WHAT TO DO |
Filter the material below down to the lines with the word "ceiling" and give those lines.

----- PROVIDED INFORMATION

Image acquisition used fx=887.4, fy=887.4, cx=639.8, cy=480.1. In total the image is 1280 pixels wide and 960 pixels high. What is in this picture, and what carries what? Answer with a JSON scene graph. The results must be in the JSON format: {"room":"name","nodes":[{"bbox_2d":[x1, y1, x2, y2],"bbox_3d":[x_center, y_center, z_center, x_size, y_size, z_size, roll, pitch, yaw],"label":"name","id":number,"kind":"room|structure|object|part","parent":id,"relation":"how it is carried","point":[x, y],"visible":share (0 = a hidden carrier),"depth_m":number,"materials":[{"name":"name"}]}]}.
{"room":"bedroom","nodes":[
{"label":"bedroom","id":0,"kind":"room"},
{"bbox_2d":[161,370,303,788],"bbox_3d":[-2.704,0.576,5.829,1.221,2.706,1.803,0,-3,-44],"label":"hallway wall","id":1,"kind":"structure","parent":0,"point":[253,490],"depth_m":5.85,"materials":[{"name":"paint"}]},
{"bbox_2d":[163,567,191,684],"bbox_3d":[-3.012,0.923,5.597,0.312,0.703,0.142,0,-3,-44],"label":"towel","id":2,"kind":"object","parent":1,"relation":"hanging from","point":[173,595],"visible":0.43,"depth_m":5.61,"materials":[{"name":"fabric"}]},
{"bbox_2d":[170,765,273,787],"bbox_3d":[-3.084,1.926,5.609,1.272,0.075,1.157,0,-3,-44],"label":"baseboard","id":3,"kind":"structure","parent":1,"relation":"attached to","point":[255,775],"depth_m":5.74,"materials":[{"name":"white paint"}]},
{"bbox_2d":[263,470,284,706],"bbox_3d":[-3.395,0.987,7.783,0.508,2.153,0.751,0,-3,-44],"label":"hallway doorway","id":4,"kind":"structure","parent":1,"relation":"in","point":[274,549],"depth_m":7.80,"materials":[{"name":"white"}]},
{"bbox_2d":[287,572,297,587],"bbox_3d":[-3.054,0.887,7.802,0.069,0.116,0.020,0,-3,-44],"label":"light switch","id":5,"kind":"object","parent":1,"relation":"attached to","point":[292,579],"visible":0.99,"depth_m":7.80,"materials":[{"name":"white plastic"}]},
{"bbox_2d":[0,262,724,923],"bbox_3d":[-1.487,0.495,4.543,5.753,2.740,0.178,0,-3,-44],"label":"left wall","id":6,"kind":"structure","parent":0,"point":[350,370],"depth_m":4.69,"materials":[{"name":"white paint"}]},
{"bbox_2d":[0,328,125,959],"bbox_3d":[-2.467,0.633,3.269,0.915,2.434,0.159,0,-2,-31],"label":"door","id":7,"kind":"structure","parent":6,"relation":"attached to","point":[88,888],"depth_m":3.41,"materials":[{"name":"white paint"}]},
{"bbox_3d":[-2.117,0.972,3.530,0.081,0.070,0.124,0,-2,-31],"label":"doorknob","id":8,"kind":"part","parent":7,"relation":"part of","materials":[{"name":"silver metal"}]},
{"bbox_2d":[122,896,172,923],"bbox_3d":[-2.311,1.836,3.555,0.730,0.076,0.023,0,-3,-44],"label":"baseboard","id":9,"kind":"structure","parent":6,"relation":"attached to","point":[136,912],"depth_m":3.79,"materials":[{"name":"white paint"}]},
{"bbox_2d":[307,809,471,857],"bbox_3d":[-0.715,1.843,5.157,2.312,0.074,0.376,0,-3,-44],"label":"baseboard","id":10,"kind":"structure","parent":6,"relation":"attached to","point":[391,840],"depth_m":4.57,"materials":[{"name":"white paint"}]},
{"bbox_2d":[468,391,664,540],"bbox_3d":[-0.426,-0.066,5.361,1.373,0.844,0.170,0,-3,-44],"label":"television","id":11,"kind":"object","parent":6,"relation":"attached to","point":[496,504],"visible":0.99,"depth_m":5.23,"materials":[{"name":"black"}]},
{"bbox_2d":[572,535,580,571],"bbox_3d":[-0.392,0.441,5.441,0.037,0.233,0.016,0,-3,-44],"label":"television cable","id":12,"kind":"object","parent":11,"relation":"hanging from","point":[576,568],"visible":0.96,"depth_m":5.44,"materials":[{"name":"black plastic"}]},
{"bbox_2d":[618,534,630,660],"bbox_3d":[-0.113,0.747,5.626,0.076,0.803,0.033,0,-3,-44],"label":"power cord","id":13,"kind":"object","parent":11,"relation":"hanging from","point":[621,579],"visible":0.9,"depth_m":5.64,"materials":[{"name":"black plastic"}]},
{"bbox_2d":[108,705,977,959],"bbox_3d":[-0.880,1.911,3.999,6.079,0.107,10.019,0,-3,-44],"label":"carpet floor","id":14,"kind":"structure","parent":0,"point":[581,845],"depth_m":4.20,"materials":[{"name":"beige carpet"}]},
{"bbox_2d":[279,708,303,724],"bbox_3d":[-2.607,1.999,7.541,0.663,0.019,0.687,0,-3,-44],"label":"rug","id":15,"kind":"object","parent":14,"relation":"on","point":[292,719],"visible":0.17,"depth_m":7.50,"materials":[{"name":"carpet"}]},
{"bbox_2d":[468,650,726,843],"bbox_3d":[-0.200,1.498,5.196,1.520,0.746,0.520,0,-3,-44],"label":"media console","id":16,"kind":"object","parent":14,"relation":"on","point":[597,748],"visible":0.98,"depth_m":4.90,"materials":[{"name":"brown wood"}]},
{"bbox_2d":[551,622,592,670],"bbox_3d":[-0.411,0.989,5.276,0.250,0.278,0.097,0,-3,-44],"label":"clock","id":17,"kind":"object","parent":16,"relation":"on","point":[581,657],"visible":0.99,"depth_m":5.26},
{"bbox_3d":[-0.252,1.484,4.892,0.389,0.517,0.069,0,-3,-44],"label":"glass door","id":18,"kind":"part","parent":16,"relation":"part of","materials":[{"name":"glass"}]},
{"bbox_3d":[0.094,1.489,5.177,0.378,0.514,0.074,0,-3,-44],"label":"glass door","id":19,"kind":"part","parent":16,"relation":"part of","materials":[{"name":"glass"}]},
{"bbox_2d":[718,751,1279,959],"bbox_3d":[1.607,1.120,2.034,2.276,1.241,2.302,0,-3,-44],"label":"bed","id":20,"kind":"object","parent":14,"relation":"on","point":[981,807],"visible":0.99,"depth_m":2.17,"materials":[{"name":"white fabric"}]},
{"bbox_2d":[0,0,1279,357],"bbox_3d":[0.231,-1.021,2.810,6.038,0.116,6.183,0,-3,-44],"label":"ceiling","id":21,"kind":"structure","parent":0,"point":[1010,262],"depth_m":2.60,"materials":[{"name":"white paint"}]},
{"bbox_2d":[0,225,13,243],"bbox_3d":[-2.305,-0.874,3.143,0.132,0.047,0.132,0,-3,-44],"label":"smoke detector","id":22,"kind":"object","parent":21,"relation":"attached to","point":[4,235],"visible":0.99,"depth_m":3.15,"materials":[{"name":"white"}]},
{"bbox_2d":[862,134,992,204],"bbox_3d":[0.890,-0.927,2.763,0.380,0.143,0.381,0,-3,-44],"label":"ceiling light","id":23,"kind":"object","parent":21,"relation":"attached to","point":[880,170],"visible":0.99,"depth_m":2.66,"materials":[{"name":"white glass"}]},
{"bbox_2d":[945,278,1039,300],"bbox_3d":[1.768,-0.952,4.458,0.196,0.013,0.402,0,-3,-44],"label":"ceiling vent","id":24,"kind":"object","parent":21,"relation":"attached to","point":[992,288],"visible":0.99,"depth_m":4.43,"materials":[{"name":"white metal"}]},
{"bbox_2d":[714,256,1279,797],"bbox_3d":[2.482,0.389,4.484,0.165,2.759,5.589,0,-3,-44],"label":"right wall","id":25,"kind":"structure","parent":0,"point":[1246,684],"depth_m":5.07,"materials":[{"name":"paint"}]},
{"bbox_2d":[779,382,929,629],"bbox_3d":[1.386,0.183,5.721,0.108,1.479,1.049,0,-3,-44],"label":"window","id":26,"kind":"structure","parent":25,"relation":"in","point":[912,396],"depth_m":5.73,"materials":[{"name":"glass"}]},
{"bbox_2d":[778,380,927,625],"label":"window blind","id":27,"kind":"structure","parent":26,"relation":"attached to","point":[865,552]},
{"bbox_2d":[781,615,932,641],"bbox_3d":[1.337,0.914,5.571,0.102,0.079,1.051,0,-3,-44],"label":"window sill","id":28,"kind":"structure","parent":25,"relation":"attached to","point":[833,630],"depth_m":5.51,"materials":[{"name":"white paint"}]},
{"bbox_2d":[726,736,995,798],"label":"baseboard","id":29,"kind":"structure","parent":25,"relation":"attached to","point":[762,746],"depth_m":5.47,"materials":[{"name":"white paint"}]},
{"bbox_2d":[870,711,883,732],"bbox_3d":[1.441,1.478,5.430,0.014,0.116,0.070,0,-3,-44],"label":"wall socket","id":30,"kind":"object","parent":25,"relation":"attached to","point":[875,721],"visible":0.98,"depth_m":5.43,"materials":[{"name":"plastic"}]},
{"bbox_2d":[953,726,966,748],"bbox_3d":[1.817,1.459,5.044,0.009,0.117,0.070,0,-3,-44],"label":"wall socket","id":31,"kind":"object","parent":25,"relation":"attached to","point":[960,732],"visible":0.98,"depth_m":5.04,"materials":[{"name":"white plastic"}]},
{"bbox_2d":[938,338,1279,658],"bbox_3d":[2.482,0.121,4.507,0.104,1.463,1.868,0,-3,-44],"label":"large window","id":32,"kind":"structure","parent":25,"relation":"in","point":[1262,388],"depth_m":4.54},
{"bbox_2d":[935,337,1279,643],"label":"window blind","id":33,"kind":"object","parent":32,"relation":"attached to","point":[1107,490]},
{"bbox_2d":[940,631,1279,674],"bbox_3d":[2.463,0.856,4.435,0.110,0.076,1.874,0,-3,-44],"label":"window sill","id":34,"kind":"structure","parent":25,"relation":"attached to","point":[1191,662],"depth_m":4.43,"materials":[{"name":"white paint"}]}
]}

----------

WRITTEN RESPONSE |
{"bbox_2d":[0,0,1279,357],"bbox_3d":[0.231,-1.021,2.810,6.038,0.116,6.183,0,-3,-44],"label":"ceiling","id":21,"kind":"structure","parent":0,"point":[1010,262],"depth_m":2.60,"materials":[{"name":"white paint"}]},
{"bbox_2d":[862,134,992,204],"bbox_3d":[0.890,-0.927,2.763,0.380,0.143,0.381,0,-3,-44],"label":"ceiling light","id":23,"kind":"object","parent":21,"relation":"attached to","point":[880,170],"visible":0.99,"depth_m":2.66,"materials":[{"name":"white glass"}]},
{"bbox_2d":[945,278,1039,300],"bbox_3d":[1.768,-0.952,4.458,0.196,0.013,0.402,0,-3,-44],"label":"ceiling vent","id":24,"kind":"object","parent":21,"relation":"attached to","point":[992,288],"visible":0.99,"depth_m":4.43,"materials":[{"name":"white metal"}]},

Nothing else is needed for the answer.